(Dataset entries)

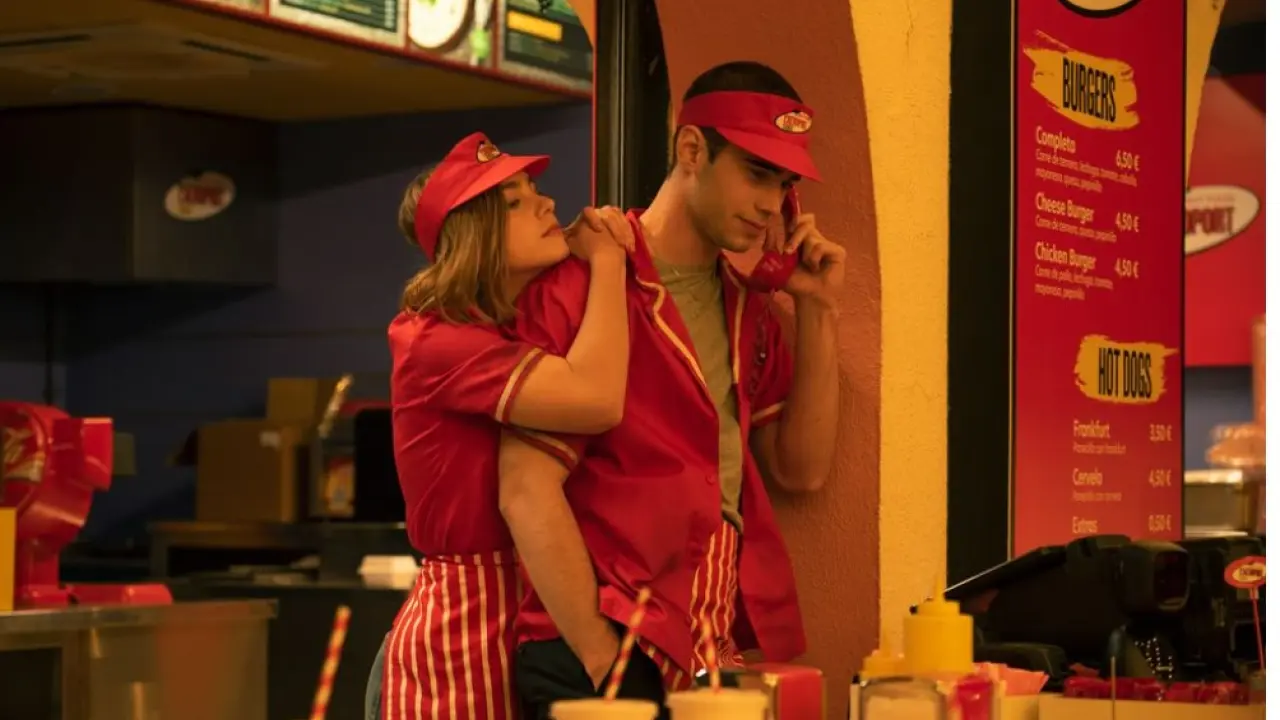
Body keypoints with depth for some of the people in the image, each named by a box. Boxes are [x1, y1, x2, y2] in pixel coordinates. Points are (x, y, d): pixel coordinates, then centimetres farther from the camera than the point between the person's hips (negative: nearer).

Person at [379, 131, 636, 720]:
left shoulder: (527, 333, 14)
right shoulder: (438, 344, -16)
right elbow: (597, 399, -29)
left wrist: (609, 257, 2)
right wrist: (607, 260, -15)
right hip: (465, 633, -8)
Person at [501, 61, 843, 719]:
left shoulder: (747, 307, 13)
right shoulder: (583, 284, -9)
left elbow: (800, 469, 12)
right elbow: (526, 491, -15)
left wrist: (817, 310, 4)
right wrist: (606, 661, -17)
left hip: (725, 663, 7)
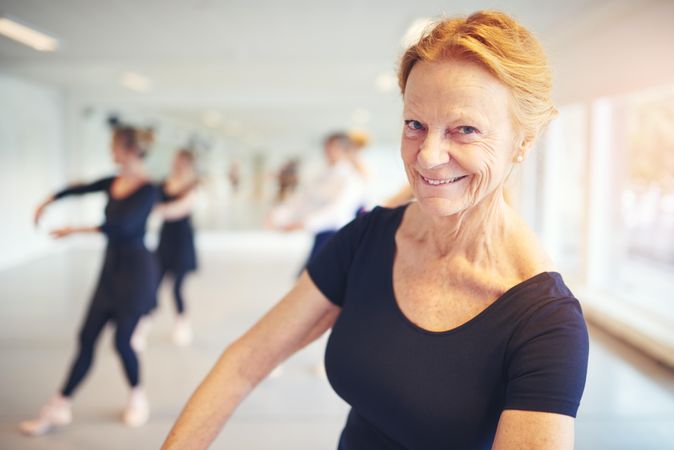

■ **Problem to solve**
Rewrite all of the lines above, replacing "right elbow" with "R elbow" everywhere and changing nothing else. Leave the pictures out.

■ **Result below**
Body keypoints with depth for some of the people in the image, each named by a box. Boxes are [x1, y1, x2, y2] in pixel coordinates. Points are (x, y, d): pixel coordinates, then centimetres farther from the camera than the point between the person's hips (negative: nearer).

Person at [379, 131, 636, 720]:
left shoulder: (527, 333, 14)
right shoulder: (438, 344, -16)
R elbow: (597, 399, -29)
left wrist: (609, 257, 2)
right wrist: (607, 260, -15)
right hip: (465, 633, -8)
Person at [501, 61, 843, 719]:
left shoulder: (747, 307, 13)
right shoulder: (583, 284, -9)
left elbow: (800, 469, 12)
R elbow: (526, 491, -15)
left wrist: (817, 310, 4)
right wrist: (606, 661, -17)
left hip: (725, 663, 7)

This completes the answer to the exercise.